Do Not Say We Have Nothing Quotes

Quotes

The people around her were weeping. At the front, the student leaders began to sing the Internationale.

Arise, slaves, arise!

Do not say that we have nothing.

We shall be the masters of the world!

Narrator/singing protesters

This quote reveals the origin of the title phrase. Occurring very near the end of the book, the singing is the climax of a tense standoff in Tiananmen Square between soldiers and protesting students. The soldier engage a military tactic of advancing upon their enemy in way that creates a funnel in which the soldiers represent the wide end and their opponents are squeezed into the tight end. It is a successful strategic move for the purpose of forcing the abandonment from a certain space of those who are wanted there. Amid the screaming and weeping and attempts to fight back, suddenly leader of the student opposite break out in the anthem of the revolution no matter the country. Although The Internationale has its origins in France, it has been re-appropriated and its lyrics tweaked to fit the needs of the country adopting it. A Chinese translation is used here, but a search for lyrics of the inspiration tune will reveal a wide variety of different words, thoughts and expressions. The particular line about not saying we have nothing is a fairly unique one not really representative of most other versions.
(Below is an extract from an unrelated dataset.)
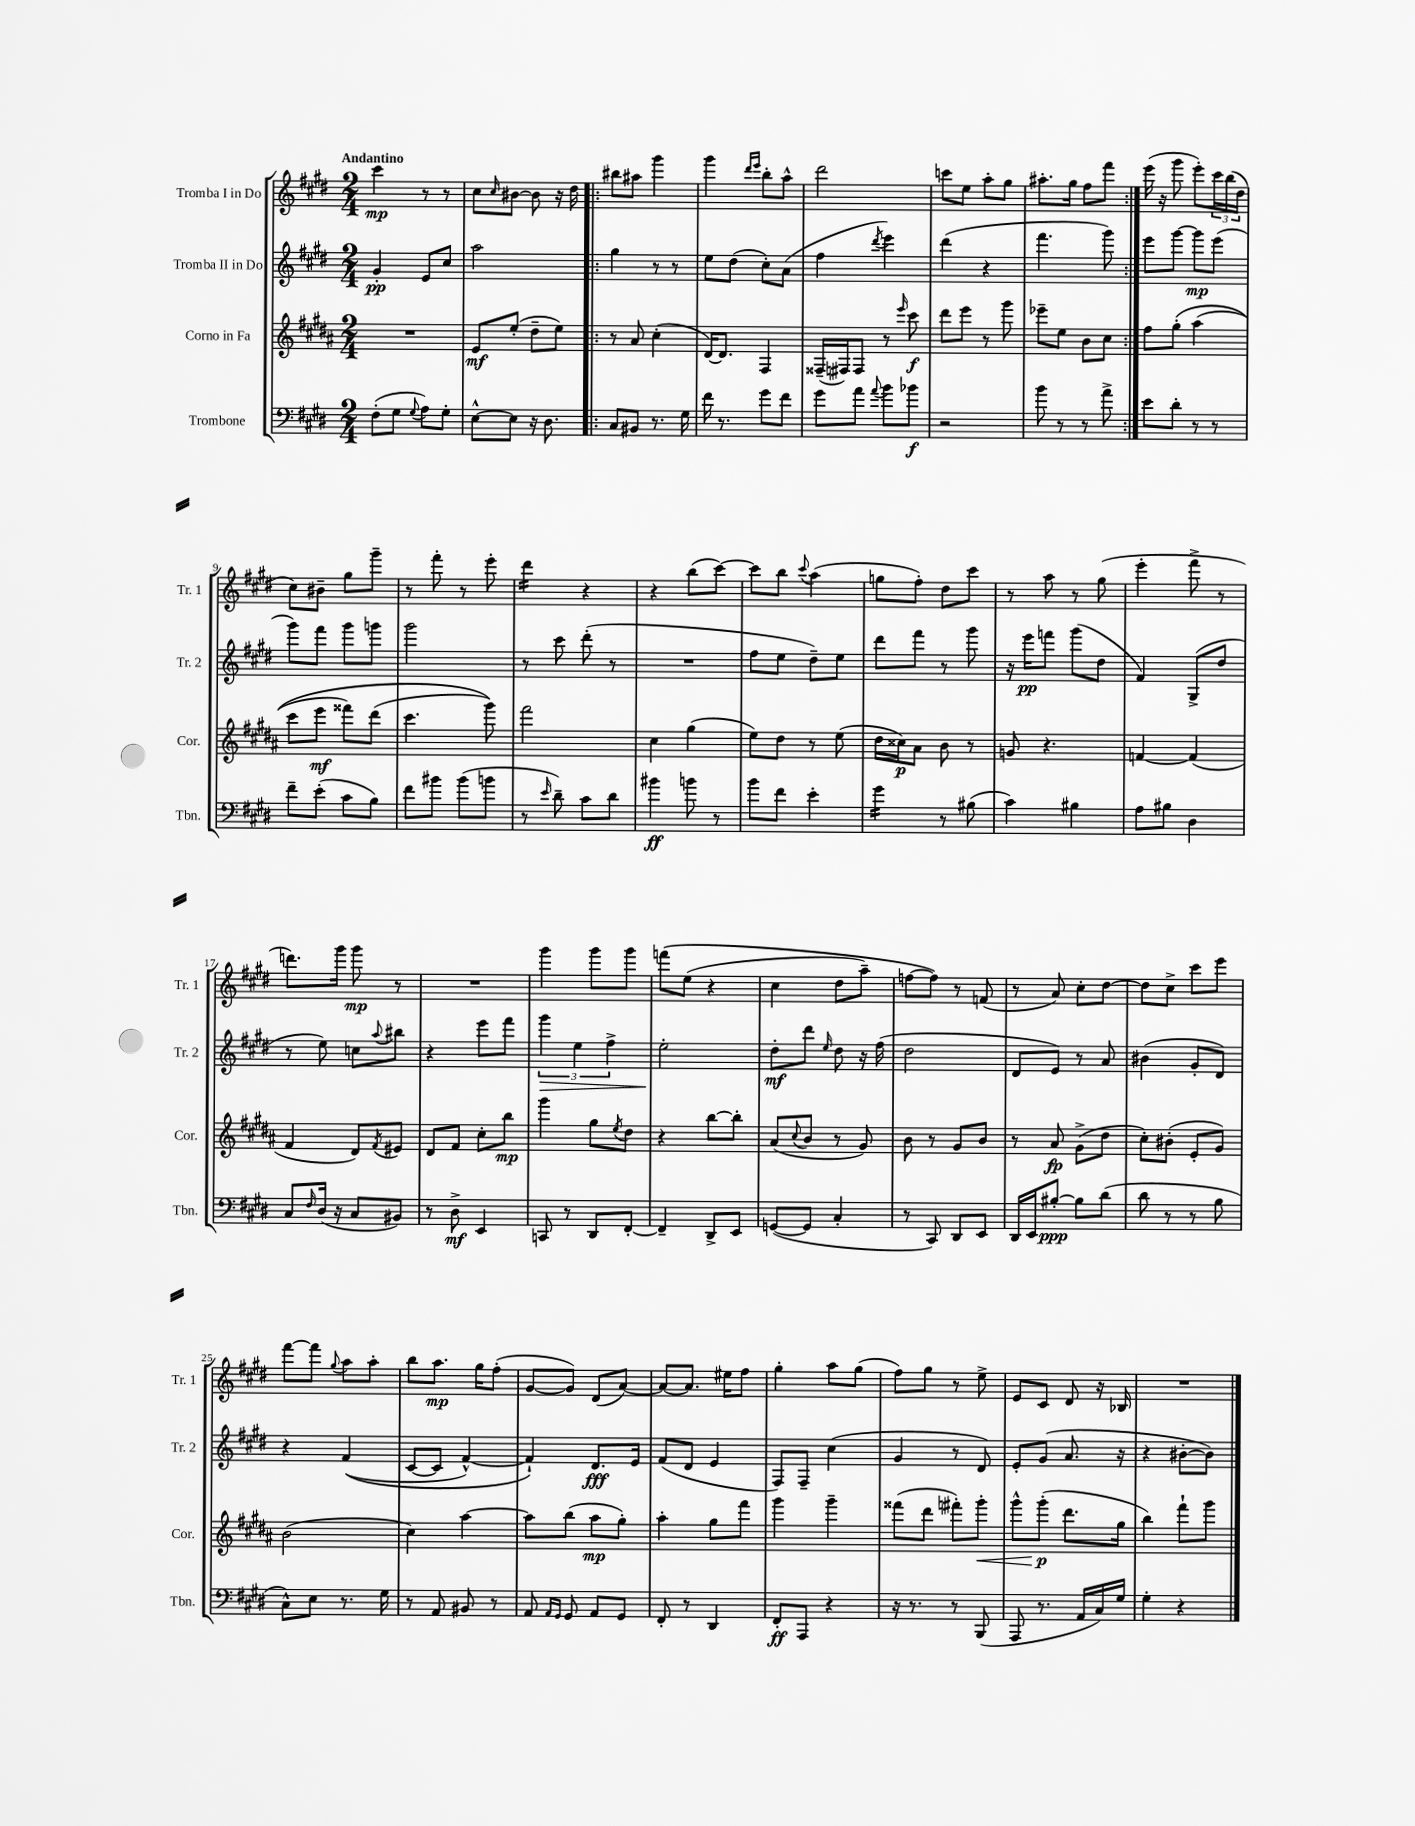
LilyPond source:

“If some people say what is in their hearts and other people say what glides easily off the tongue, how we can talk to one another? We will never find common purpose. I believe in the Party, of course, and I don’t want to lose faith. I will never lose faith…”

Tofu Liu

Since the bulk of this novel takes place in or is related to communist rule in China, it may not be the easiest task for many readers to locate something to which they can relate. This is an example of an exchange that many Americans can relate to intensely. Basically, what Tofu is talking about in the conversation taking place here has to do with ideological indoctrination, propaganda, and the challenge of thinking for yourself. While the topic of his concern is Chairman Mao’s instruction to defend the communist revolution by identifying that which is counter-revolutionary, the thoughts expressed here could just as easily be applied to the stark divide partisan divide separation the Right and Left in America in the wake of Donald Trump’s four years as President.

It was a few months later, in March 1990, that my mother showed me the Book of Records. That night, Ma was seated at her usual place at the dining table, reading. The notebook in her hand was tall and narrow, the dimensions of a miniature door. It had a loose binding of walnut-coloured cotton string.

Jiang Li-ling, in narration

The first-person narrator who opens the story fairly quickly comes upon the Book of Records mentioned here. As the story book unfolds, its narrative focus widens outward to cover a variety of characters and situations far beyond the narrow focus that it seems it will pursue. The book has boasts a large cast of characters, many of them substantially significant but with individual narratives that do necessarily cross paths for the purpose of unification like one might expect. These multiple strains of subplots do wind up having a unifying effect, however, and that effect traces directly to the mysterious text discovered. The Book of Records will prove to be a sort of hidden treasure or treasure map itself that binds the disparate elements of the story together and makes it a coherent whole.